▸ What the exercise asks:
For the word "platform", return each line of the data in which it occurs.

-------

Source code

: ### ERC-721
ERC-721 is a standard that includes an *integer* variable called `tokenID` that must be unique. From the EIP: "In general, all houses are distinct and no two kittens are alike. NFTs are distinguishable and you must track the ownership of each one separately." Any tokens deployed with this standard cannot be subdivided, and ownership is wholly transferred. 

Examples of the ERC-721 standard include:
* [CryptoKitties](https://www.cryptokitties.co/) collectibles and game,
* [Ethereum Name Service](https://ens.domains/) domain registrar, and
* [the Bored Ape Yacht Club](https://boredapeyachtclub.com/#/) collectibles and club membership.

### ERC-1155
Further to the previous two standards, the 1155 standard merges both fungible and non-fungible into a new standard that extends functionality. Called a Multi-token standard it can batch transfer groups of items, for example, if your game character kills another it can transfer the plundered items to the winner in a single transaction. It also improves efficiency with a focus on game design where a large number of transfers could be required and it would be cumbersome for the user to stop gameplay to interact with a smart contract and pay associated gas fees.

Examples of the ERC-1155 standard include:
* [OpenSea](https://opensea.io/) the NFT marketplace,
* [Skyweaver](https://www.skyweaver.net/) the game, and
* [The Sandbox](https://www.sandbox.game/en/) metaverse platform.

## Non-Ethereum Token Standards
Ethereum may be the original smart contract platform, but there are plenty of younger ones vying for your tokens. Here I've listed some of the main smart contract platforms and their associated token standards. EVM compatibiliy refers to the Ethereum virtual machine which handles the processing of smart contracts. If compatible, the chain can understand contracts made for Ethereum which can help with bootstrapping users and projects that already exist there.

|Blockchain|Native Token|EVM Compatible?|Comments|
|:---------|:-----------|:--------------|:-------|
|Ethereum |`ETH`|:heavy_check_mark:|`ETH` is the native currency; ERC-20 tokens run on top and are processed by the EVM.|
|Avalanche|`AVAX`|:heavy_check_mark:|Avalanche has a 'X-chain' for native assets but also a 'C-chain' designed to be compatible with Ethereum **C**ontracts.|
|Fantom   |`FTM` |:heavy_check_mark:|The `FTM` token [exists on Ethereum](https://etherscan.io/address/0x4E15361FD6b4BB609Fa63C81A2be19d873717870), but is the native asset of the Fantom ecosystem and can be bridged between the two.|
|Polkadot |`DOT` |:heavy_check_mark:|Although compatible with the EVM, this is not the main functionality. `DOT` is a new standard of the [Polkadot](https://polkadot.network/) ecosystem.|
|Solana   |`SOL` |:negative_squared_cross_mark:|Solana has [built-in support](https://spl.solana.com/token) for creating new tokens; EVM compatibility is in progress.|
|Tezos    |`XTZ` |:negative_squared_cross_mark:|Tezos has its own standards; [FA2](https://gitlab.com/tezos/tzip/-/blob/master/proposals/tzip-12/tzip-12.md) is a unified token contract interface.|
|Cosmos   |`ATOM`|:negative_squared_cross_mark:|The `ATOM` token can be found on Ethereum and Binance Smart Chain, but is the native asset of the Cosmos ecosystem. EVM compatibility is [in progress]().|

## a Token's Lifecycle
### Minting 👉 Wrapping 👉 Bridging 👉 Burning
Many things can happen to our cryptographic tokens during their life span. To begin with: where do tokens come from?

-------

▸ Solution:
* [The Sandbox](https://www.sandbox.game/en/) metaverse platform.
Ethereum may be the original smart contract platform, but there are plenty of younger ones vying for your tokens. Here I've listed some of the main smart contract platforms and their associated token standards. EVM compatibiliy refers to the Ethereum virtual machine which handles the processing of smart contracts. If compatible, the chain can understand contracts made for Ethereum which can help with bootstrapping users and projects that already exist there.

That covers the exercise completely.